Noch am gleichen Tag wurden die erforderlichen Notmaßnahmen veranlasst. Der damalige Oberbürgermeister der Stadt Deggendorf Dieter Görlitz stellte spontan und "unbürokratisch" als Ausweichquartier das leer stehende Krankenhausgebäude zur Verfügung. Mit bemerkenswertem Einsatz aller Bediensteten wurde unter dem damaligen Direktor Karl Dickert der Umzug vollzogen. Schon am zweiten Tag nach dem Brand konnte wieder zu "Gericht gesessen" werden. Die Baumaßnahmen am Neubau und die Wiederherstellung des Altbaues gingen zügig voran. Mit der Gestaltung des Eingansbereiches wurde im Rahmen des Programms "Kunst am Bau" der renommierte niederbayerische Künstler Gerhard Kadletz beauftragt. Nachdem dieser sich über Gerichtsorte, ein wenig auch über deren geschichtliche Hintergründe, dabei auch die Gerichtsversammlung des Thing (Dings) -- siehe Ausführungen zu Beginn- vertraut gemach hatte, hatte er eine überraschende Idee. Er löste gedanklich von dem gestockten Betonring, mit dem die symbolisch für den Gerichtsort vorne stehende "Gerichts"- Linde ummauert ist, ein größeres Segment, und formte aus einheimischen Granit daraus im Zentrum des Platzes, angedeutet durch zwei in einem Kegel sich schneidende Messingstreifen in einem Kegel, eine schöne Skulptur, durch dir nunmehr der Weg hin zum renovierten Altbau und und den Neubau des Amtsgerichts Deggendorf führt.
Skulptur Gerhard Kadletz
Der Erweiterungsbau konnte nach 30-monatiger Bauzeit im November 1988 eröffnet werden.
"JUSTITIA SPRICH WAHR"
In der Wartehalle vor den Strafsitzungssälen (Fotos: Hans Feichtinger)

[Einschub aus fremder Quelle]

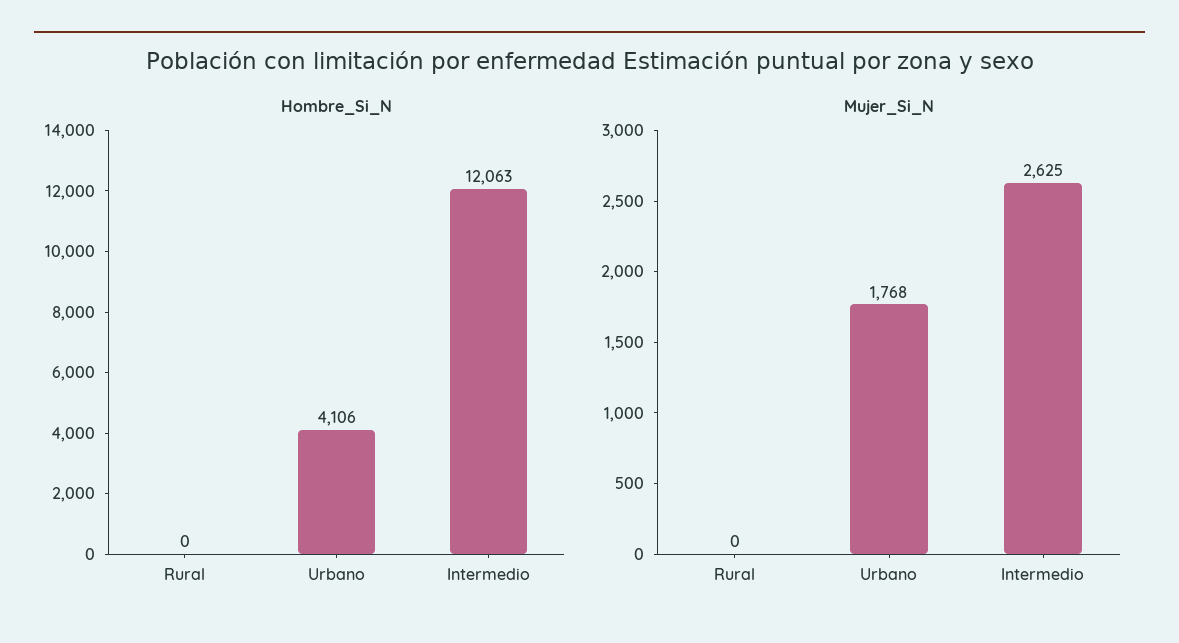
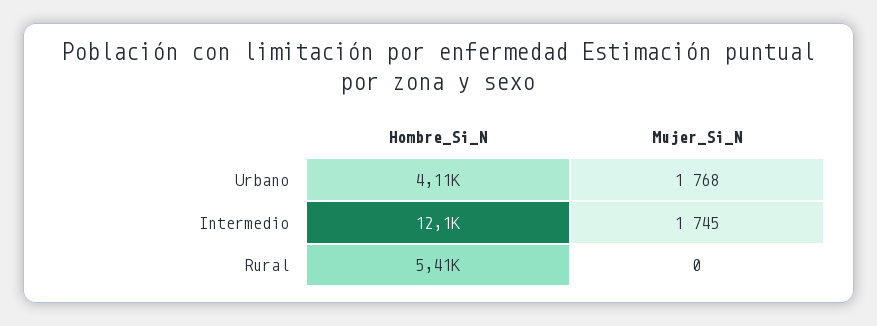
Hombre_Si_N, Rural: 0 -> 5410
Mujer_Si_N, Intermedio: 2625 -> 1745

Ein paar Gedanken hierzu: Diese drei wunderschönen Glastafeln sind nach Art der Ausführung stilistisch dem Jugendstil - Sezession zuzuordnen. Es kann angenommen werden, dass ursprünglich diese Tafeln für Fenster, wohl in erster Linie im Treppenhaus des Bezirksgerichtsgebäudes in der „Bräugasse“, dienten. Der Zeitrahmen – bis Juni 1925 – spricht dafür.
Nach dem Neubau des
Amtsgerichtsgebäudes in der Amanstraße hatte man in dem neu errichteten
Gebäude – leider – wohl keine Verwendung gefnden! Man
„verstaute“ die Fenster auf dem Speicher des früheren
Bezirkgerichtsgebäude, später das Gebäude des Straßenbauamtes.
Im Rahmen der Sanierung des durch den Brand am 27. April 1987
beschädigten Amtsgerichts fanden Beschäftigte des
Landbauamtes Passau zufällig diese Fenster auf dem Speicher. Sie
ließen sie von einem, so wurde mir von Bediensteten des
Straßenbauamtes berichtete, in Jugendstilsachen erfahrenen
Glasermeister in Pankofen restaurieren, mit Rahmen versehen die von
hinten beleuchtbar machen.
Der - nach den alten Plänen -
wunderbar wieder
hergestellte Altbau wurde im Februar 1989 bezogen.